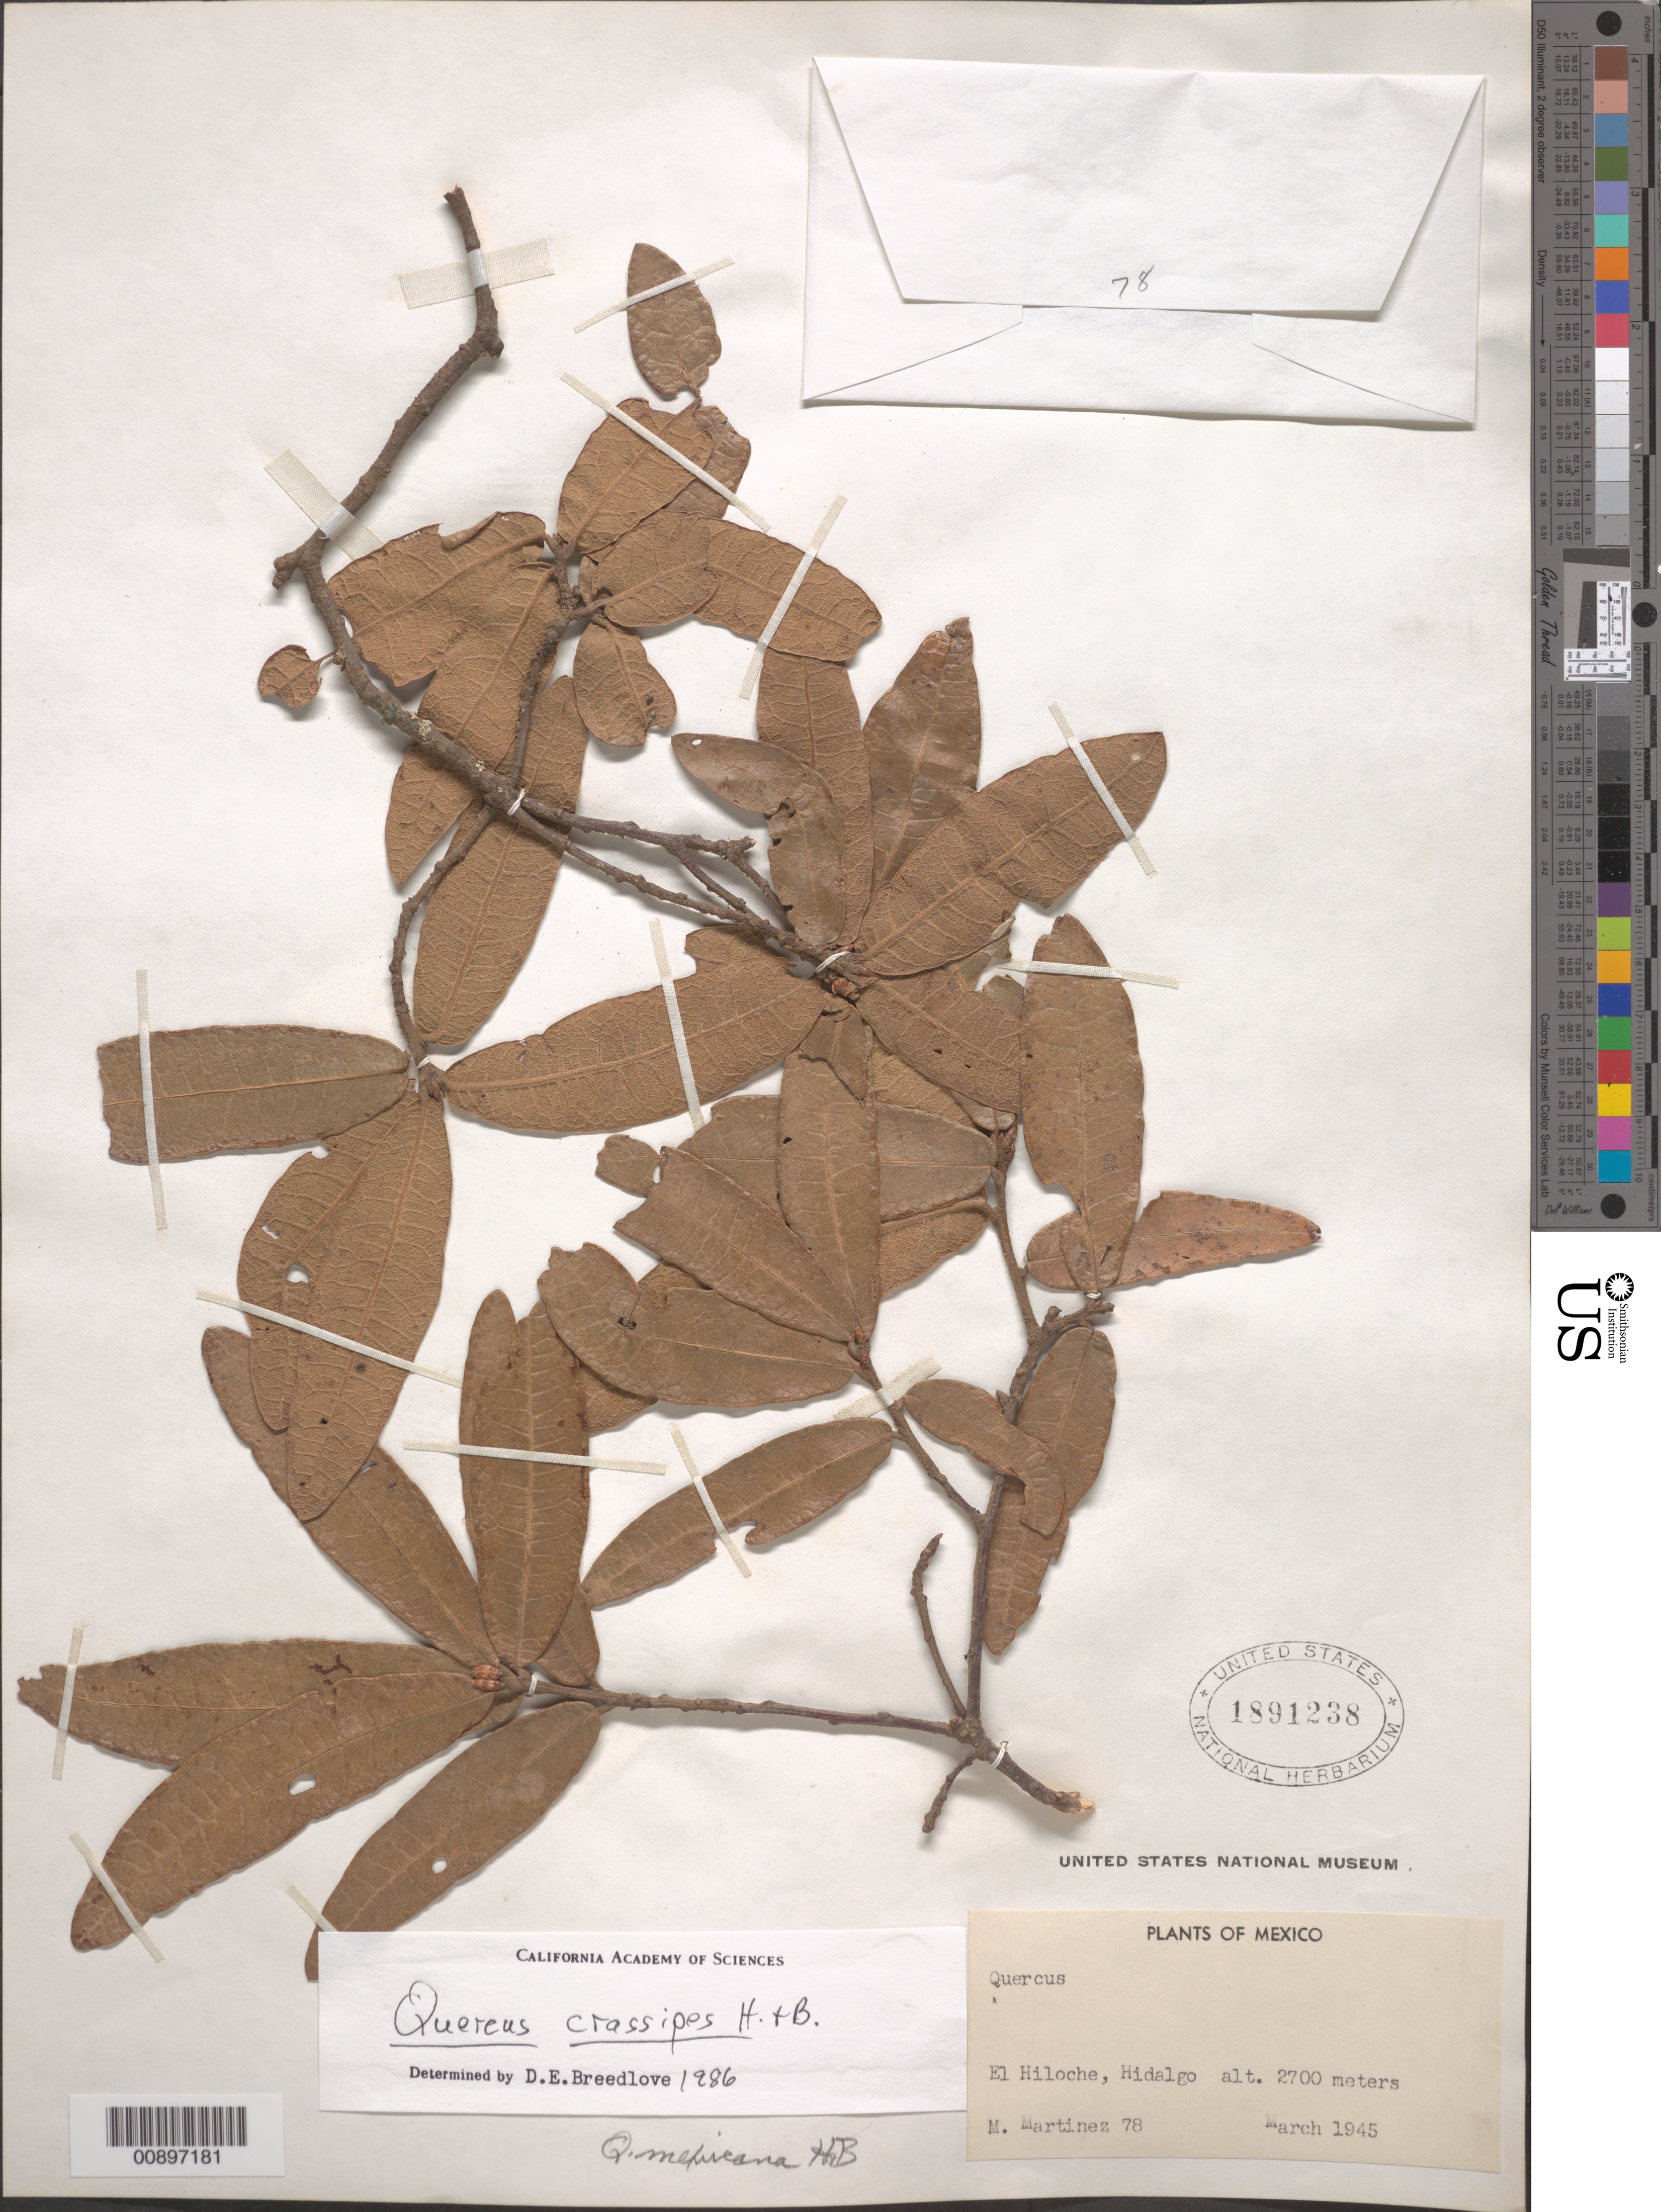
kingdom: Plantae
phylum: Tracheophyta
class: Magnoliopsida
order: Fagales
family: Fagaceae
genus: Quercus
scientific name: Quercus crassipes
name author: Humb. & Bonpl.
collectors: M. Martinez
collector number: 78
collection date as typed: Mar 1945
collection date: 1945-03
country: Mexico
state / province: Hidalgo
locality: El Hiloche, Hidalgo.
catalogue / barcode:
#####
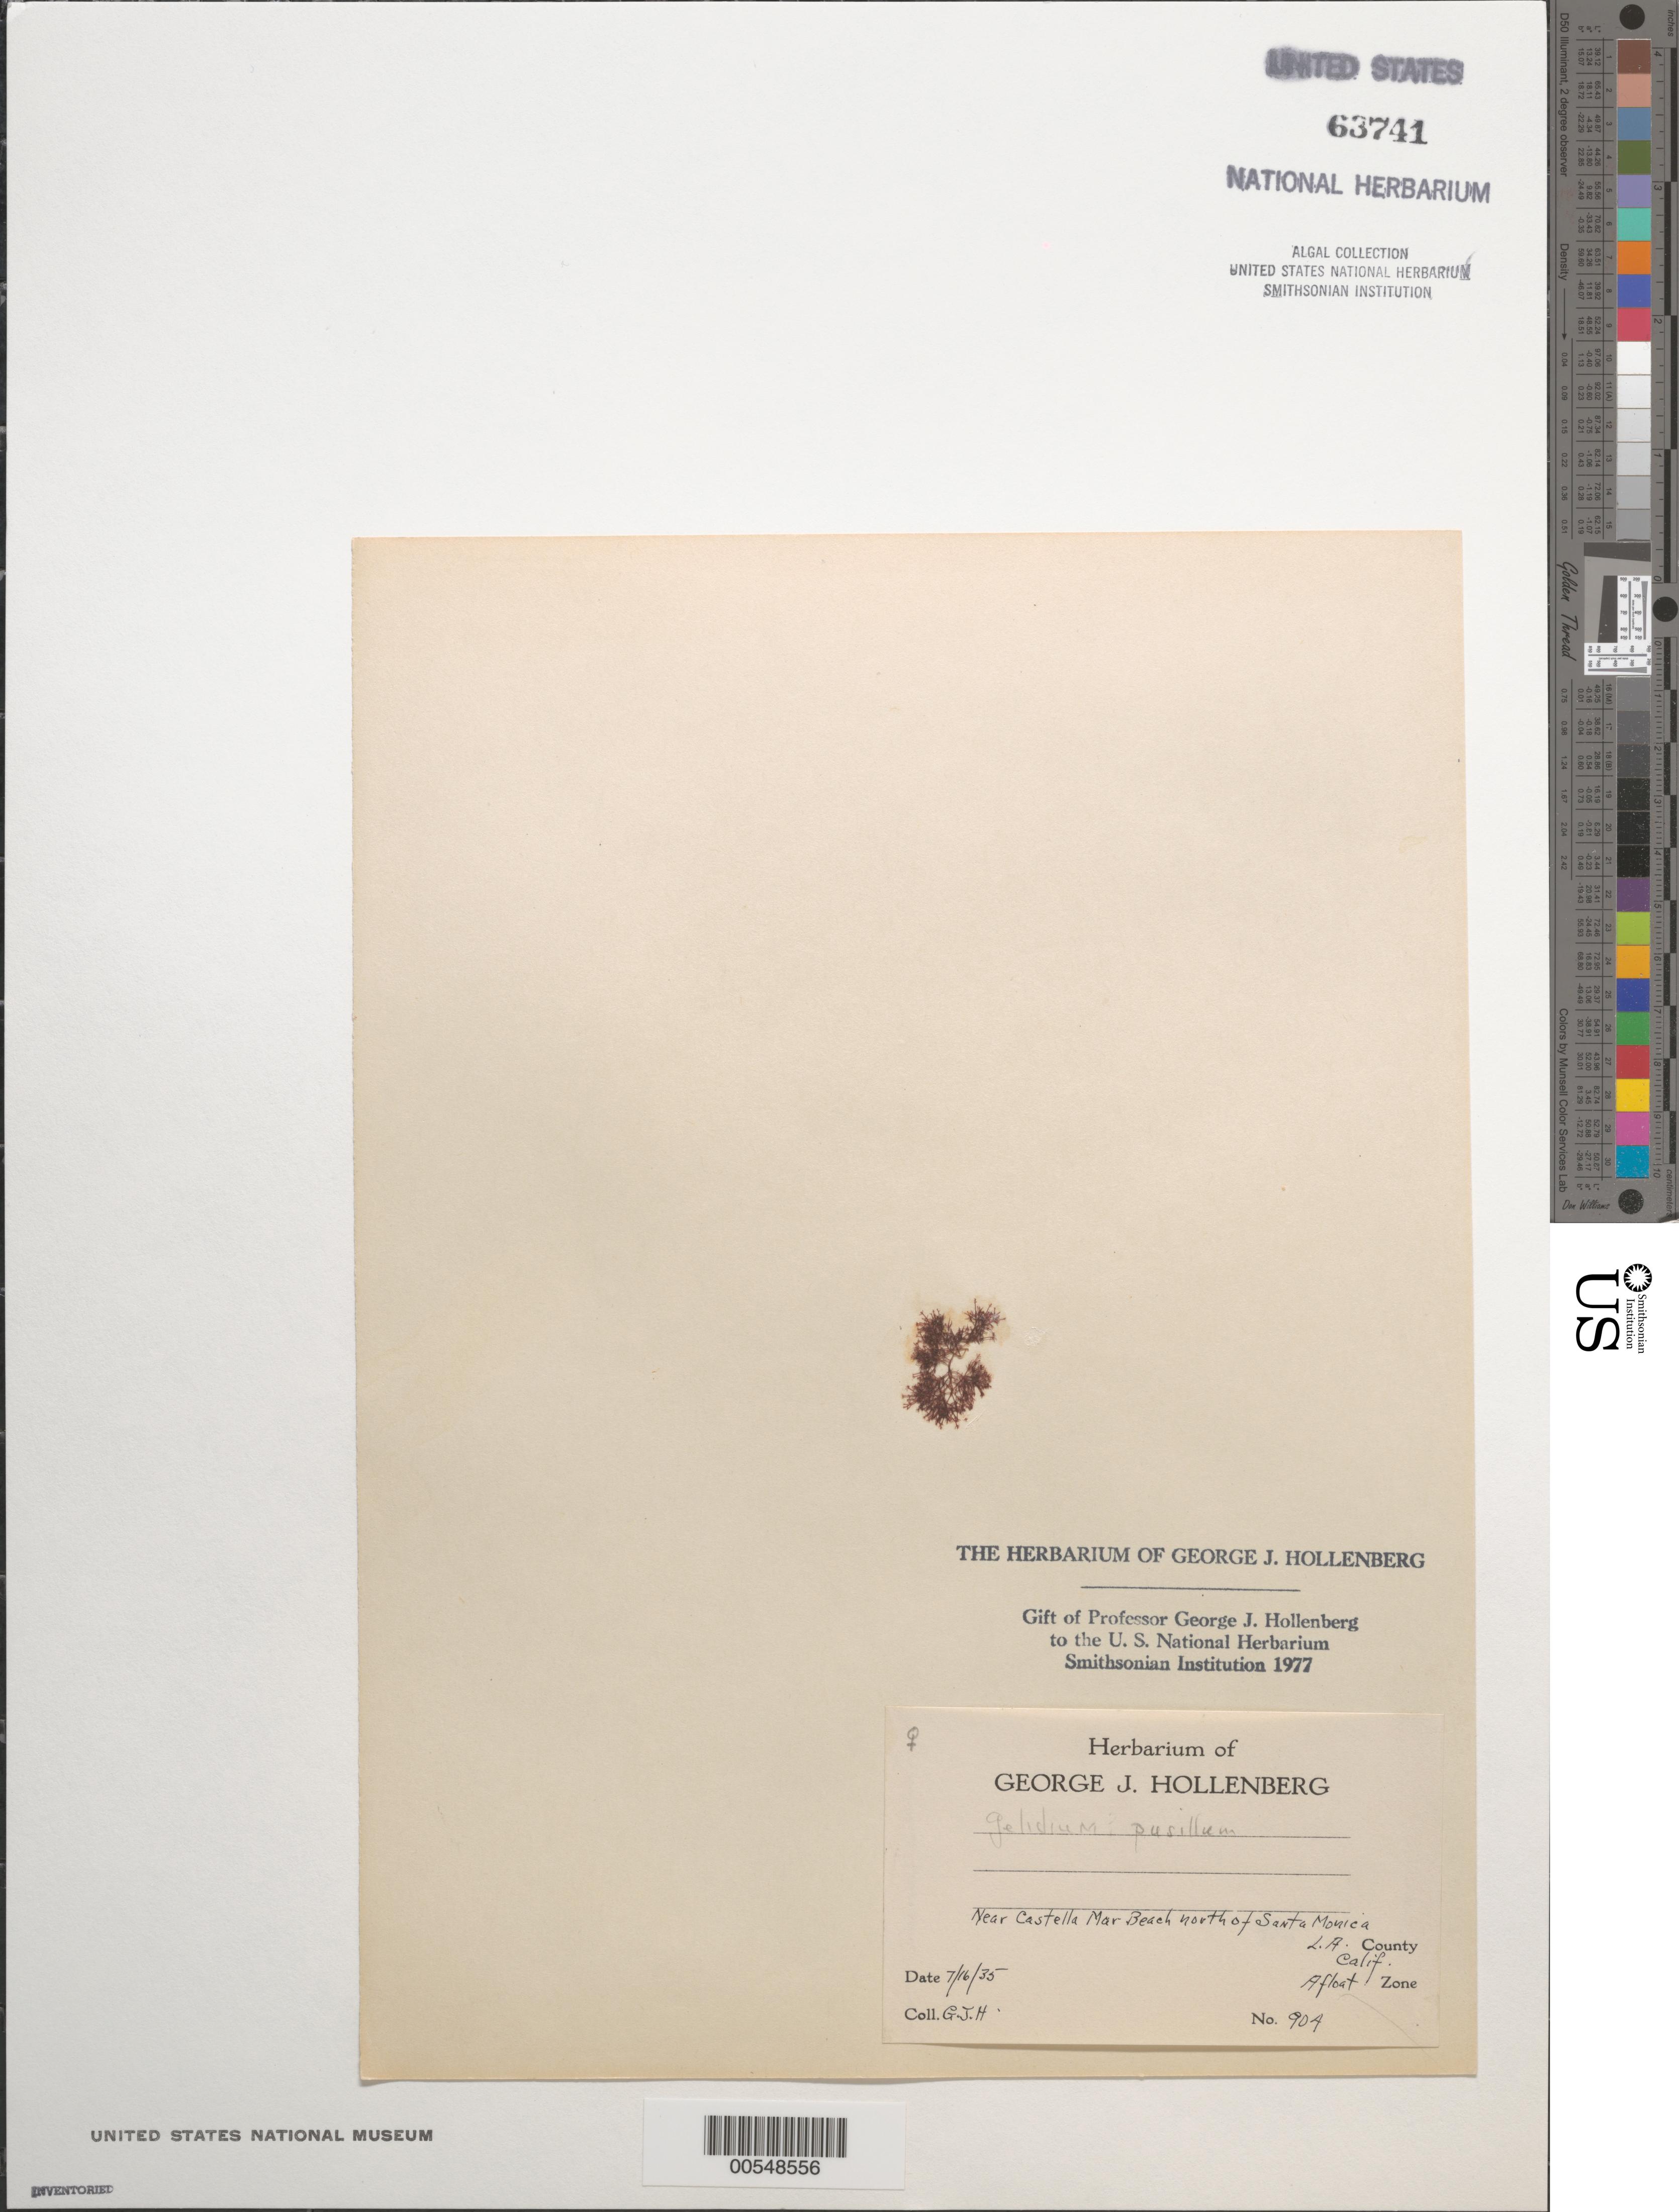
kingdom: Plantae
#####
• **AIM OF THE EXERCISE**
Please list every line in the entries above that contains the word "collection".

• **THE ANSWER**
collection date as typed: Mar 1945
collection date: 1945-03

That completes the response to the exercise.